> [Task statement]: Below are entries to be transcribed exactly; exclude the pictures from the copy.

Data items
* * * * *

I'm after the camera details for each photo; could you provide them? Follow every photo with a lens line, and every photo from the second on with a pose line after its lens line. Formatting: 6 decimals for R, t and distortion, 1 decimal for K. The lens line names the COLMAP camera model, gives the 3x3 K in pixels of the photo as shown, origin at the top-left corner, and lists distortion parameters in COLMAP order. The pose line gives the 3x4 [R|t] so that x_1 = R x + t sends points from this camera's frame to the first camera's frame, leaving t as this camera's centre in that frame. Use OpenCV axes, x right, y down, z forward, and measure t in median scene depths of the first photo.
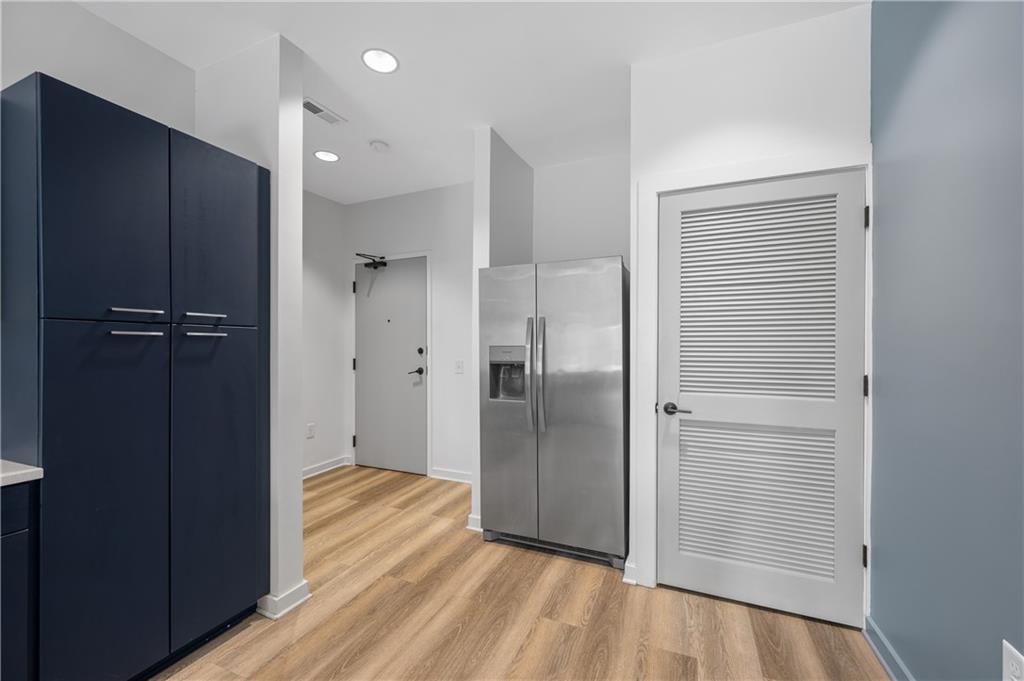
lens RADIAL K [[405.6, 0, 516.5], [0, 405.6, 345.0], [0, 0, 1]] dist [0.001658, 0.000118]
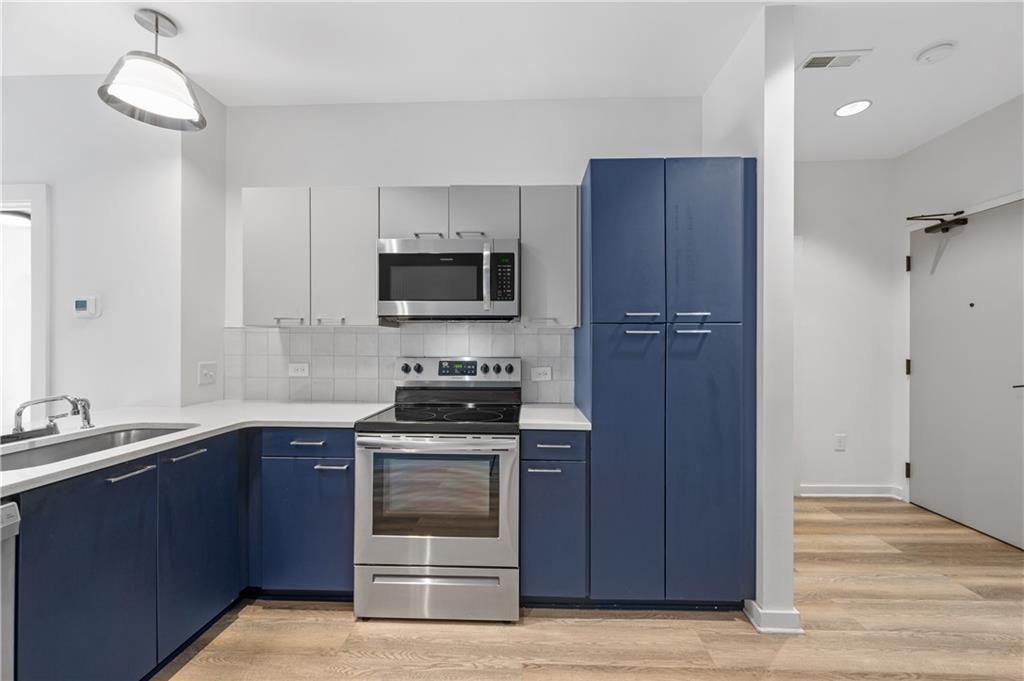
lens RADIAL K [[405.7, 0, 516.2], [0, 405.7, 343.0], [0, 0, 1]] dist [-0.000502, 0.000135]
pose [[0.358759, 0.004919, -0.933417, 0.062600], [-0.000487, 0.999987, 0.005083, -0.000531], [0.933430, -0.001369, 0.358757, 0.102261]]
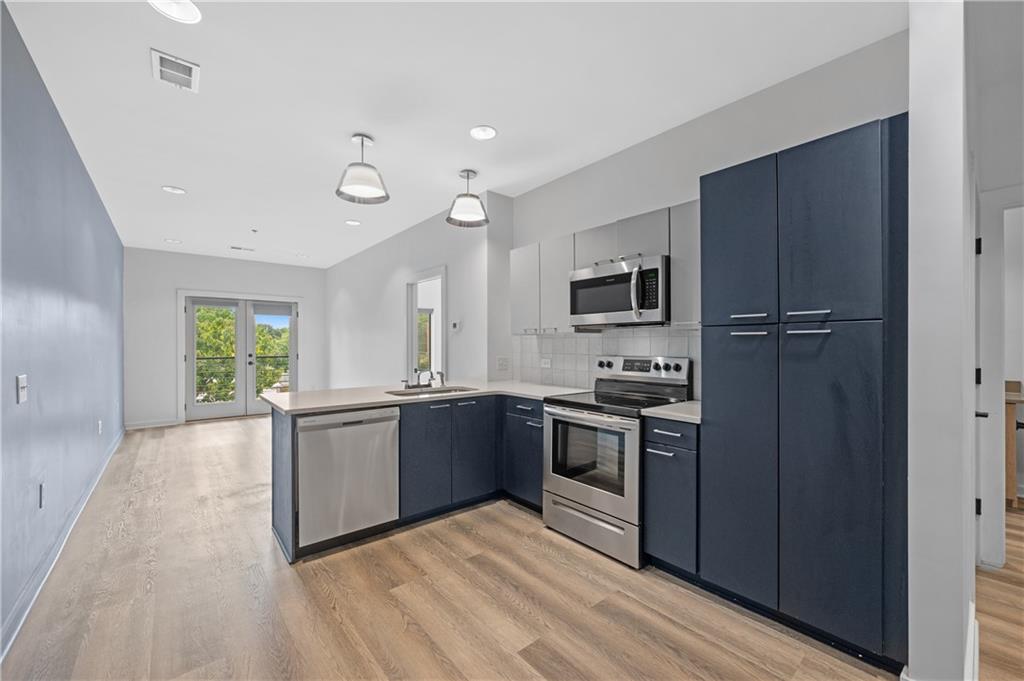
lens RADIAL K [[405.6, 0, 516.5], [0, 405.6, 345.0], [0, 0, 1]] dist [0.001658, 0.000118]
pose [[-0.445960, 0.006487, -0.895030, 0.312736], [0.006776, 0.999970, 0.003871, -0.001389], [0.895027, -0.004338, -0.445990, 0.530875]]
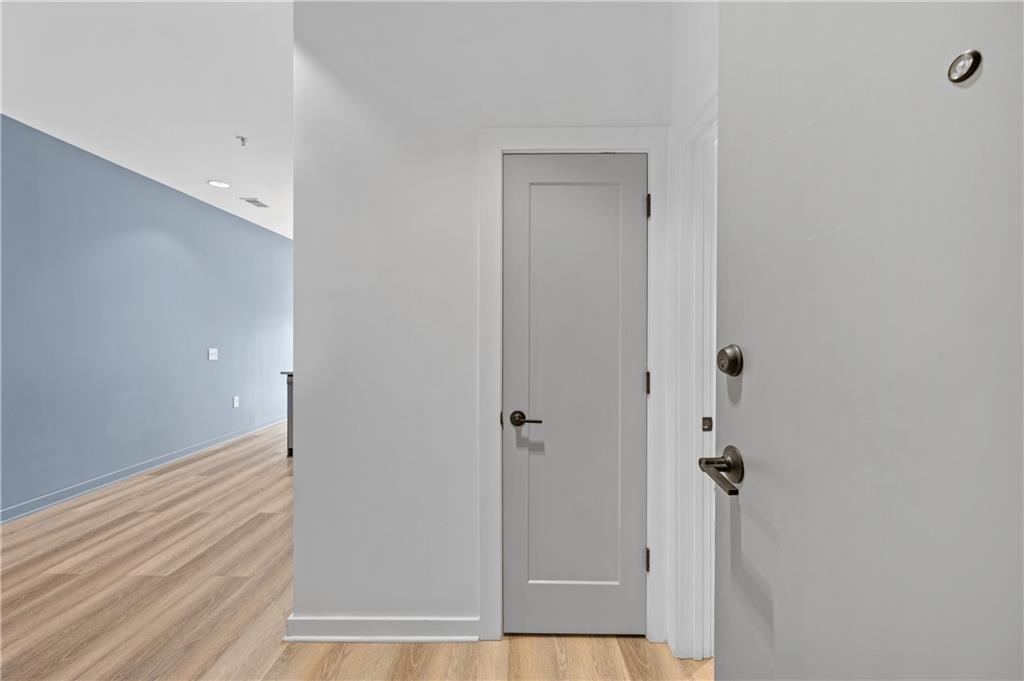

* * * * *

> [Response]:
I'm after the camera details for each photo; could you provide them? Follow every photo with a lens line, and every photo from the second on with a pose line after its lens line. Formatting: 6 decimals for R, t and distortion, 1 decimal for K. The lens line names the COLMAP camera model, gives the 3x3 K in pixels of the photo as shown, origin at the top-left corner, and lists distortion parameters in COLMAP order. The pose line gives the 3x4 [R|t] so that x_1 = R x + t sends points from this camera's frame to the first camera's frame, leaving t as this camera's centre in that frame. Use OpenCV axes, x right, y down, z forward, and measure t in median scene depths of the first photo.
lens RADIAL K [[405.6, 0, 516.5], [0, 405.6, 345.0], [0, 0, 1]] dist [0.001658, 0.000118]
lens RADIAL K [[405.7, 0, 516.2], [0, 405.7, 343.0], [0, 0, 1]] dist [-0.000502, 0.000135]
pose [[0.358759, 0.004919, -0.933417, 0.062600], [-0.000487, 0.999987, 0.005083, -0.000531], [0.933430, -0.001369, 0.358757, 0.102261]]
lens RADIAL K [[405.6, 0, 516.5], [0, 405.6, 345.0], [0, 0, 1]] dist [0.001658, 0.000118]
pose [[-0.445960, 0.006487, -0.895030, 0.312736], [0.006776, 0.999970, 0.003871, -0.001389], [0.895027, -0.004338, -0.445990, 0.530875]]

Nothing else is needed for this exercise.